Pompano Beach is seriously considering cutting ties with the Broward Sheriff’s Office after decades of contracted policing, opening the door to reviving its own city-run police department. What started as casual talk has turned into a formal process, with commissioners greenlighting a feasibility review and collecting consultant proposals to lay out the costs, staffing needs and potential response-time tradeoffs. With neighboring cities already walking away from BSO and contract estimates climbing fast, city leaders say they cannot afford to kick the decision down the road much longer.
The city has launched a public outreach push and scheduled both in-person and virtual meetings while it solicits bids from consultants to study whether a standalone police force makes financial and operational sense, according to the City of Pompano Beach. Officials say the review will dig into current service levels, budget pressures and what it would take to build a department from scratch, and residents will get chances to quiz public-safety experts along the way. A recommended consultant will first go before a selection committee, then land on the city commission’s agenda for a final vote.
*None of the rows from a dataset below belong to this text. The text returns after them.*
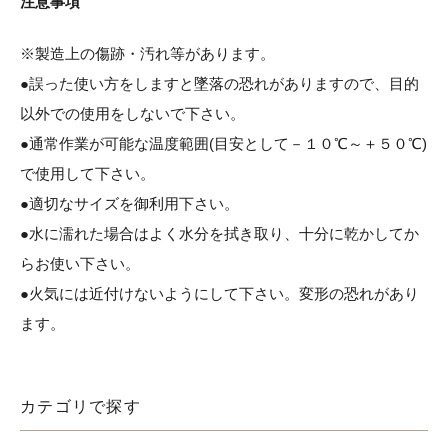
注意事項
※製造上の傷跡・汚れ等があります。
●誤った使い方をしますと墜落の恐れがありますので、目的
以外での使用をしないで下さい。
●通常作業が可能な温度範囲(目安として－１０℃～＋５０℃)
で使用して下さい。
●適切なサイズを御利用下さい。
●水に濡れた場合はよく水分を拭き取り、十分に乾かしてか
らお使い下さい。
●火気には近付けないようにして下さい。変形の恐れがあり
ます。
カテゴリで探す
City budget records show Pompano paid roughly $53 million to BSO in 2022 and about $57.5 million in 2025, and the sheriff’s latest proposal for 2026 would spike the tab to around $72.8 million, reporting by CBS News found. Mayor Rex Hardin has credited deputies with solid work but also acknowledged that the steep increases are squeezing a city that already pours a big chunk of its tax revenue into public safety. Commissioners say a full cost-benefit breakdown is nonnegotiable before they commit to either sticking with BSO or going it alone.
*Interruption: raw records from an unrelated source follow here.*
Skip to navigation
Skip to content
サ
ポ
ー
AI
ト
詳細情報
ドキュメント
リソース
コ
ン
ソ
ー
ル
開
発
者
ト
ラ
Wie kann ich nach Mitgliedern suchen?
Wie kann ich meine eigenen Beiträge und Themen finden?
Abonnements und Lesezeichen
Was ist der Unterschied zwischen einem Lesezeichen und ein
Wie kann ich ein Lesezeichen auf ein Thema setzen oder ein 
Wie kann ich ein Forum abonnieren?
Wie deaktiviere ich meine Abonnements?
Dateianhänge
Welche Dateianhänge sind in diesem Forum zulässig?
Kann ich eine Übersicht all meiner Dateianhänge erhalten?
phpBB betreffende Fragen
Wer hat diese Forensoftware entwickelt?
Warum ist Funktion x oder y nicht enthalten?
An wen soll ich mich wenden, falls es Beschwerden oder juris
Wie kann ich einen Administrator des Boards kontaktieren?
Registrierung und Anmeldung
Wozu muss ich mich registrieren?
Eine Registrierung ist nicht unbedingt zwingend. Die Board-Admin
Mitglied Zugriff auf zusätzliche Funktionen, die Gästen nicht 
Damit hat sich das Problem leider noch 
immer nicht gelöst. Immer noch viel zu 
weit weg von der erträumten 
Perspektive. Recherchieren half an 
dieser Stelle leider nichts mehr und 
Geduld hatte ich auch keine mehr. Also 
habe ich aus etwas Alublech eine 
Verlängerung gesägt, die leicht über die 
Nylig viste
Why now: Deerfield's split and county pressure
Pompano’s timing is no accident. Deerfield Beach voted on Jan. 21, 2026 to start building its own police and fire services, a move that instantly raised the temperature on similar conversations across Broward County, WLRN reported. The sheriff’s office has pushed back, and WLRN also reported that Sheriff Gregory Tony has offered to pay for fresh studies in some cities so that decisions are rooted in data rather than politics. That strategy has placed extra pressure on neighboring municipalities to put real numbers and public-safety scenarios on paper before making choices that will be hard to reverse.
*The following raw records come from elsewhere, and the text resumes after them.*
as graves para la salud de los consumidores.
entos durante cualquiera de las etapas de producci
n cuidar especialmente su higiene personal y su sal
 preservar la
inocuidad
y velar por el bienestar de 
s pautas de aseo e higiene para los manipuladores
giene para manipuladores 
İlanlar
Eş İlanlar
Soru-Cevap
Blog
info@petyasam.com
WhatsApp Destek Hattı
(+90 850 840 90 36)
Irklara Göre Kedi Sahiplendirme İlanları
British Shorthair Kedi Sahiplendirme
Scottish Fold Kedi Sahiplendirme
What standing up a department would entail
Creating a city police department is not as simple as swapping badges. Pompano would have to buy patrol vehicles, radios, weapons and records systems and bring on command staff and rank-and-file officers, a process city officials describe as complicated and costly, according to Local 10. Smaller cities that have peeled away from BSO, such as Pembroke Park, report that local control helped response times but caution that startup red tape and upfront expenses are no joke. The city’s planning, including community meetings and consultant bidding, has been chronicled as Pompano considers establishing its own force.
Countywide stakes
If Pompano follows Deerfield’s lead, the exit of more municipalities could reshape the sheriff’s office and ripple across countywide services. Reporting republished from the Sun-Sentinel notes that the Broward County Commission has hired consultants to analyze whether certain regional law-enforcement duties, including coverage at Port Everglades and Fort Lauderdale-Hollywood International Airport, should be reassigned, a potential shift in who pays for major services and how coverage is coordinated (via Yahoo).
For now, Pompano’s immediate task is choosing a consulting firm to run the feasibility study before commissioners decide whether to stick with BSO or build a hometown force, reporting by CBS News says. Any real transition to a municipal department would take months of planning, detailed budgeting, equipment purchases and negotiations over shared services before the first city-branded cruiser ever hits the streets.